Format every line of text in the entries below as a Markdown table with the columns "Row" and "Line." Number the rows in order, omit blank lines, and leave out the pictures.

--- Extracted records ---

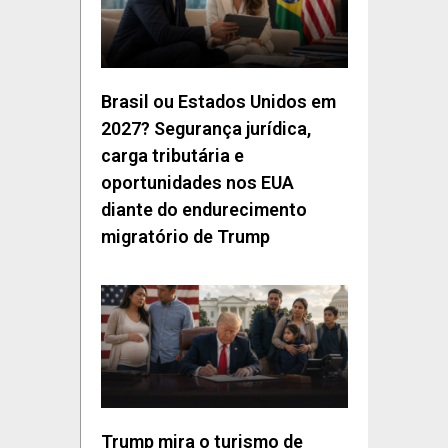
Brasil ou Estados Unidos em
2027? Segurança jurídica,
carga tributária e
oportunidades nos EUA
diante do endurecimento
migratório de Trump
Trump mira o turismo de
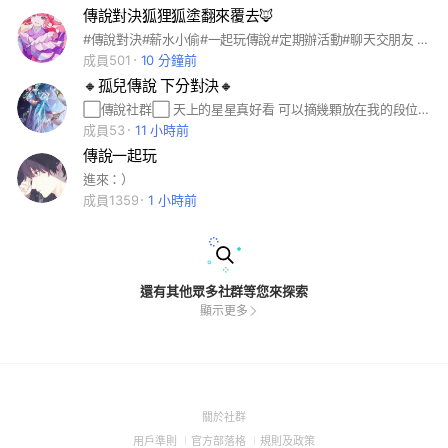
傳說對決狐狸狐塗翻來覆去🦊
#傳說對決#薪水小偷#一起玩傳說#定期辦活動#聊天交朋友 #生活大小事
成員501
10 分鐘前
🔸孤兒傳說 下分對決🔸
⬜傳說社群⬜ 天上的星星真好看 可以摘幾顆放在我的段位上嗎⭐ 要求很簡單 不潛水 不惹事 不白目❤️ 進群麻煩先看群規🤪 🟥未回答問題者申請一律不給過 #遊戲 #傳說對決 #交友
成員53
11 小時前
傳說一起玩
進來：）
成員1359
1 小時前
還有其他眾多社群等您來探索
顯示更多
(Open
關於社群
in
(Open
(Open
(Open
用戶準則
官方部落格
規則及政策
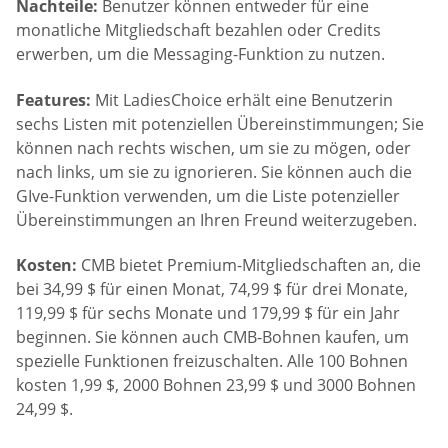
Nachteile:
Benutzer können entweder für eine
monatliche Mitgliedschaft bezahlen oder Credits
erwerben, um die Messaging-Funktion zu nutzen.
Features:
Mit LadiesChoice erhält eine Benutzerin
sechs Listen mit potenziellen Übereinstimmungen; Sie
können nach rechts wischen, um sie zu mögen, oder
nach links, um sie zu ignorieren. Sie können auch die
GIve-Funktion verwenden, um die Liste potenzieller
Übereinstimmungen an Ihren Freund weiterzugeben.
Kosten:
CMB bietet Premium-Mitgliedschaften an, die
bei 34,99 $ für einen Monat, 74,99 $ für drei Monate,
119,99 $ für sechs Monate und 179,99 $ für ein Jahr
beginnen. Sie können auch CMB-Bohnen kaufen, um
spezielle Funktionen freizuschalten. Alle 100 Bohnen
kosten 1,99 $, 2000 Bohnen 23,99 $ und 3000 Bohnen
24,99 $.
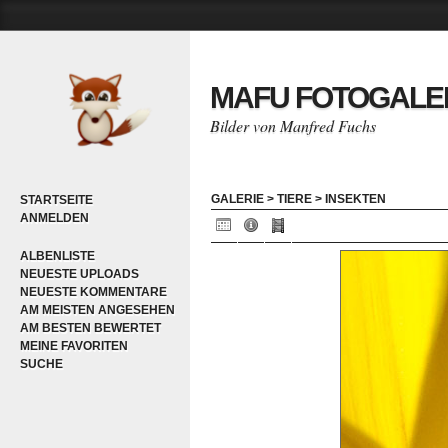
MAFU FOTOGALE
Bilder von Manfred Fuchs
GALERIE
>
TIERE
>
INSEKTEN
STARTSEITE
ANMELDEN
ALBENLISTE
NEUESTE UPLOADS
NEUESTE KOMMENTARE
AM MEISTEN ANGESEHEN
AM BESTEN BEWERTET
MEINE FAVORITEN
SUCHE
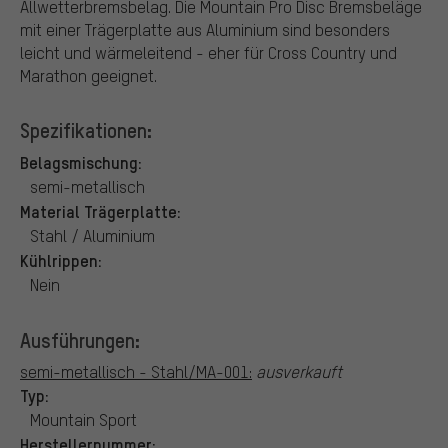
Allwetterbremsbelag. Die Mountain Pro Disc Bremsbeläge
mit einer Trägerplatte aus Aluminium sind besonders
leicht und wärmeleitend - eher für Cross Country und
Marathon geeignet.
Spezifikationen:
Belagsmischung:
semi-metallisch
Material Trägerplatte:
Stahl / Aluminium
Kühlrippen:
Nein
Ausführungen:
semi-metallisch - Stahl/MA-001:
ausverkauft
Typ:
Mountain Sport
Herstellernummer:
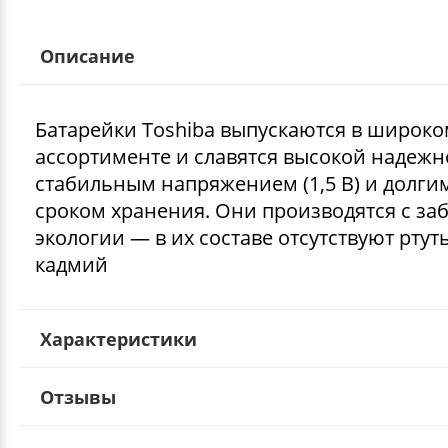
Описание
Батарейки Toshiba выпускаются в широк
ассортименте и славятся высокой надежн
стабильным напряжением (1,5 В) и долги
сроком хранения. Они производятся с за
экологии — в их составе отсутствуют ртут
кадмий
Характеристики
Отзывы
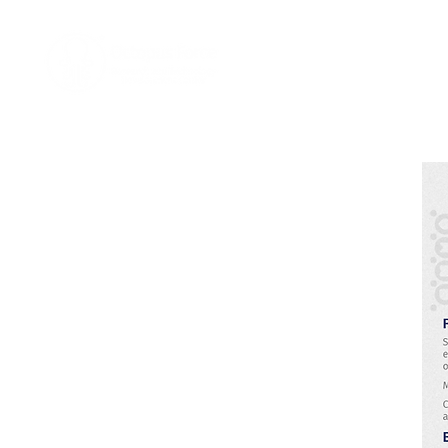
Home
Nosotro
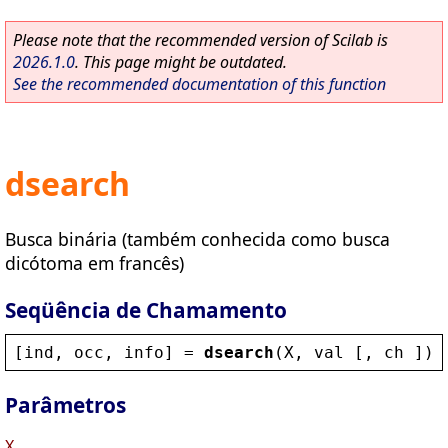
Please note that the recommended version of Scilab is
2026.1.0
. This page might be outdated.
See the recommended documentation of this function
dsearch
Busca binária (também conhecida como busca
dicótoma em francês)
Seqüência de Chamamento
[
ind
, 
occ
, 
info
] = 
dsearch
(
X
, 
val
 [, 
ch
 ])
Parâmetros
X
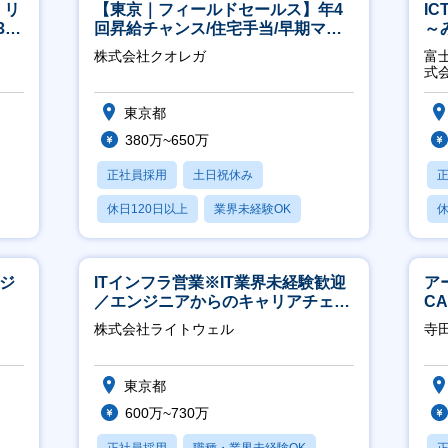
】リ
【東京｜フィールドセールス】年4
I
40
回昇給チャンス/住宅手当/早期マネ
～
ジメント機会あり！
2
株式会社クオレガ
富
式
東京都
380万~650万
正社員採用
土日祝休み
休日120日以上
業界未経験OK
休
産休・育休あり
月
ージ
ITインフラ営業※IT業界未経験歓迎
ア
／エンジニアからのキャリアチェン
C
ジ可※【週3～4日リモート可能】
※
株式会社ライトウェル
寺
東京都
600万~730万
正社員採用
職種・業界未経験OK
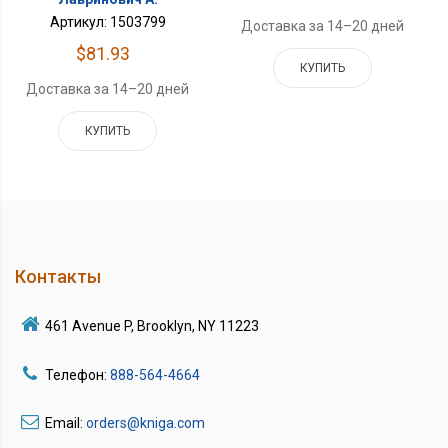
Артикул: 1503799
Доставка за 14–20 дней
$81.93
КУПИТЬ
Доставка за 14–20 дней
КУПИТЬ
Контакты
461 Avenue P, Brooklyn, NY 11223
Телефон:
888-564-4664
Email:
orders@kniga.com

---

Completed task.
| Row | Line |
|---|---|
| 1 | Brasil ou Estados Unidos em |
| 2 | 2027? Segurança jurídica, |
| 3 | carga tributária e |
| 4 | oportunidades nos EUA |
| 5 | diante do endurecimento |
| 6 | migratório de Trump |
| 7 | Trump mira o turismo de |
| 8 | 傳說對決狐狸狐塗翻來覆去🦊 |
| 9 | #傳說對決#薪水小偷#一起玩傳說#定期辦活動#聊天交朋友 #生活大小事 |
| 10 | 成員501 |
| 11 | 10 分鐘前 |
| 12 | 🔸孤兒傳說 下分對決🔸 |
| 13 | ⬜傳說社群⬜ 天上的星星真好看 可以摘幾顆放在我的段位上嗎⭐ 要求很簡單 不潛水 不惹事 不白目❤️ 進群麻煩先看群規🤪 🟥未回答問題者申請一律不給過 #遊戲 #傳說對決 #交友 |
| 14 | 成員53 |
| 15 | 11 小時前 |
| 16 | 傳說一起玩 |
| 17 | 進來：） |
| 18 | 成員1359 |
| 19 | 1 小時前 |
| 20 | 還有其他眾多社群等您來探索 |
| 21 | 顯示更多 |
| 22 | (Open |
| 23 | 關於社群 |
| 24 | in |
| 25 | (Open |
| 26 | (Open |
| 27 | (Open |
| 28 | 用戶準則 |
| 29 | 官方部落格 |
| 30 | 規則及政策 |
| 31 | Nachteile: |
| 32 | Benutzer können entweder für eine |
| 33 | monatliche Mitgliedschaft bezahlen oder Credits |
| 34 | erwerben, um die Messaging-Funktion zu nutzen. |
| 35 | Features: |
| 36 | Mit LadiesChoice erhält eine Benutzerin |
| 37 | sechs Listen mit potenziellen Übereinstimmungen; Sie |
| 38 | können nach rechts wischen, um sie zu mögen, oder |
| 39 | nach links, um sie zu ignorieren. Sie können auch die |
| 40 | GIve-Funktion verwenden, um die Liste potenzieller |
| 41 | Übereinstimmungen an Ihren Freund weiterzugeben. |
| 42 | Kosten: |
| 43 | CMB bietet Premium-Mitgliedschaften an, die |
| 44 | bei 34,99 $ für einen Monat, 74,99 $ für drei Monate, |
| 45 | 119,99 $ für sechs Monate und 179,99 $ für ein Jahr |
| 46 | beginnen. Sie können auch CMB-Bohnen kaufen, um |
| 47 | spezielle Funktionen freizuschalten. Alle 100 Bohnen |
| 48 | kosten 1,99 $, 2000 Bohnen 23,99 $ und 3000 Bohnen |
| 49 | 24,99 $. |
| 50 | MAFU FOTOGALE |
| 51 | Bilder von Manfred Fuchs |
| 52 | GALERIE |
| 53 | > |
| 54 | TIERE |
| 55 | > |
| 56 | INSEKTEN |
| 57 | STARTSEITE |
| 58 | ANMELDEN |
| 59 | ALBENLISTE |
| 60 | NEUESTE UPLOADS |
| 61 | NEUESTE KOMMENTARE |
| 62 | AM MEISTEN ANGESEHEN |
| 63 | AM BESTEN BEWERTET |
| 64 | MEINE FAVORITEN |
| 65 | SUCHE |
| 66 | Allwetterbremsbelag. Die Mountain Pro Disc Bremsbeläge |
| 67 | mit einer Trägerplatte aus Aluminium sind besonders |
| 68 | leicht und wärmeleitend - eher für Cross Country und |
| 69 | Marathon geeignet. |
| 70 | Spezifikationen: |
| 71 | Belagsmischung: |
| 72 | semi-metallisch |
| 73 | Material Trägerplatte: |
| 74 | Stahl / Aluminium |
| 75 | Kühlrippen: |
| 76 | Nein |
| 77 | Ausführungen: |
| 78 | semi-metallisch - Stahl/MA-001: |
| 79 | ausverkauft |
| 80 | Typ: |
| 81 | Mountain Sport |
| 82 | Herstellernummer: |
| 83 | Описание |
| 84 | Батарейки Toshiba выпускаются в широк |
| 85 | ассортименте и славятся высокой надежн |
| 86 | стабильным напряжением (1,5 В) и долги |
| 87 | сроком хранения. Они производятся с за |
| 88 | экологии — в их составе отсутствуют ртут |
| 89 | кадмий |
| 90 | Характеристики |
| 91 | Отзывы |
| 92 | Home |
| 93 | Nosotro |
| 94 | Please note that the recommended version of Scilab is |
| 95 | 2026.1.0 |
| 96 | . This page might be outdated. |
| 97 | See the recommended documentation of this function |
| 98 | dsearch |
| 99 | Busca binária (também conhecida como busca |
| 100 | dicótoma em francês) |
| 101 | Seqüência de Chamamento |
| 102 | [ |
| 103 | ind |
| 104 | ,  |
| 105 | occ |
| 106 | ,  |
| 107 | info |
| 108 | ] =  |
| 109 | dsearch |
| 110 | ( |
| 111 | X |
| 112 | ,  |
| 113 | val |
| 114 |  [,  |
| 115 | ch |
| 116 |  ]) |
| 117 | Parâmetros |
| 118 | X |
| 119 | 】リ |
| 120 | 【東京｜フィールドセールス】年4 |
| 121 | I |
| 122 | 40 |
| 123 | 回昇給チャンス/住宅手当/早期マネ |
| 124 | ～ |
| 125 | ジメント機会あり！ |
| 126 | 2 |
| 127 | 株式会社クオレガ |
| 128 | 富 |
| 129 | 式 |
| 130 | 東京都 |
| 131 | 380万~650万 |
| 132 | 正社員採用 |
| 133 | 土日祝休み |
| 134 | 休日120日以上 |
| 135 | 業界未経験OK |
| 136 | 休 |
| 137 | 産休・育休あり |
| 138 | 月 |
| 139 | ージ |
| 140 | ITインフラ営業※IT業界未経験歓迎 |
| 141 | ア |
| 142 | ／エンジニアからのキャリアチェン |
| 143 | C |
| 144 | ジ可※【週3～4日リモート可能】 |
| 145 | ※ |
| 146 | 株式会社ライトウェル |
| 147 | 寺 |
| 148 | 東京都 |
| 149 | 600万~730万 |
| 150 | 正社員採用 |
| 151 | 職種・業界未経験OK |
| 152 | Артикул: 1503799 |
| 153 | Доставка за 14–20 дней |
| 154 | $81.93 |
| 155 | КУПИТЬ |
| 156 | Доставка за 14–20 дней |
| 157 | КУПИТЬ |
| 158 | Контакты |
| 159 | 461 Avenue P, Brooklyn, NY 11223 |
| 160 | Телефон: |
| 161 | 888-564-4664 |
| 162 | Email: |
| 163 | orders@kniga.com |